Конечно, Дон сейчас придумает этот ролик, а потом опять пойдет по пути саморазрушения, но мир-то он уже поменял. И Пегги станет жить со Стэном, а потом, может, они разойдутся, но в отличие от прошлых раз, она хотя бы немного будет по-настоящему счастлива. И Роджер снова попытает счастья в экстравагантном браке, который с очень большой вероятностью снова развалится, но как минимум у него теперь с женой куда больше общего (в первую очередь — возраст). Джоан продолжит свое гордое шествие между самоуверенными и мерзкими мужиками, но уже не как «классная телочка», которая готова подстраиваться под их мир, а как гордая женщина, которая легко перемелет их в порошок. Это все то, чего, крутясь на месте, «Безумцы» смогли добиться за 12 лет, и это, вообще-то, совсем немало.
Жизнь «Безумцев» иногда казалась бессмысленной и безответственной, а потому стыдной и незначительной. Их мелкие дрязги на фоне большой истории иногда были просто смешными, их увлеченность слоганом для рекламной кампании сигарет на фоне войны во Вьетнаме — цинична.

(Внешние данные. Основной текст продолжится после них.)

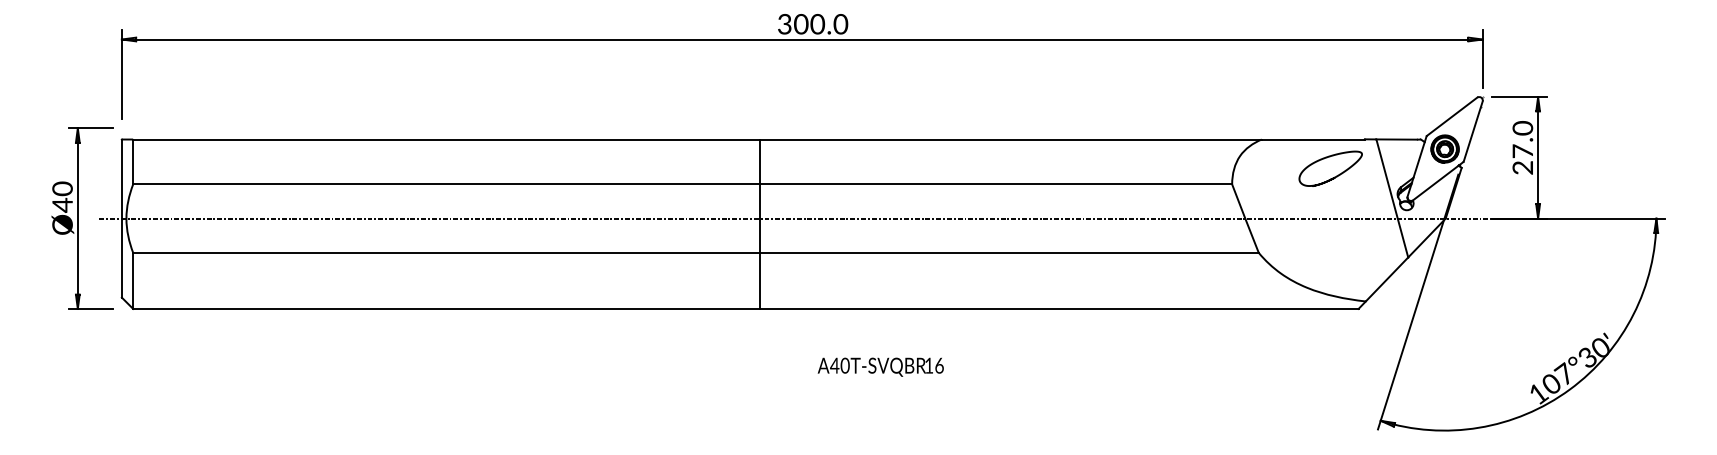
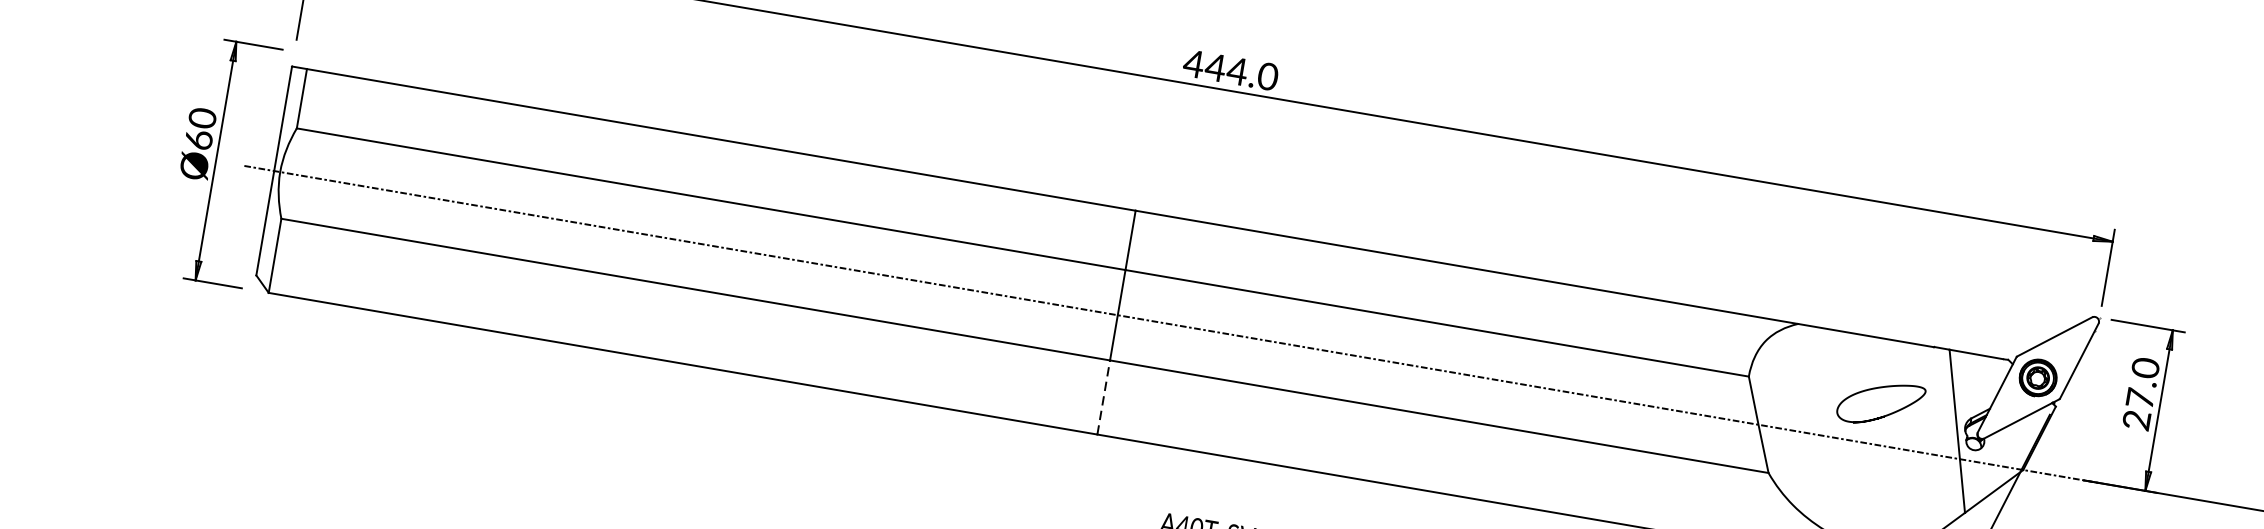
text: (801, 23) -> (1216, 66), 300.0 -> 444.0
curve: (1334, 176) -> (1884, 414), moved
text: (62, 204) -> (198, 138), Ø40 -> Ø60
line: (760, 280) -> (1103, 397), solid -> dashed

Только вот когда с этими людьми проводишь 12 (или 8, если говорить о зрителях) лет, то все это уже как-то неважно, потому что это же настоящие жизни настоящих людей, и они никогда не бывают бессмысленными, а в финале «Безумцы» даже позволили главному герою сделать что-то действительно значимое — и все стало не зря. Они — это мы, они настоящие, и мы тоже тут не зря. Наши жизни — настоящие. Как бутылка колы. И это тоже очень хорошие новости.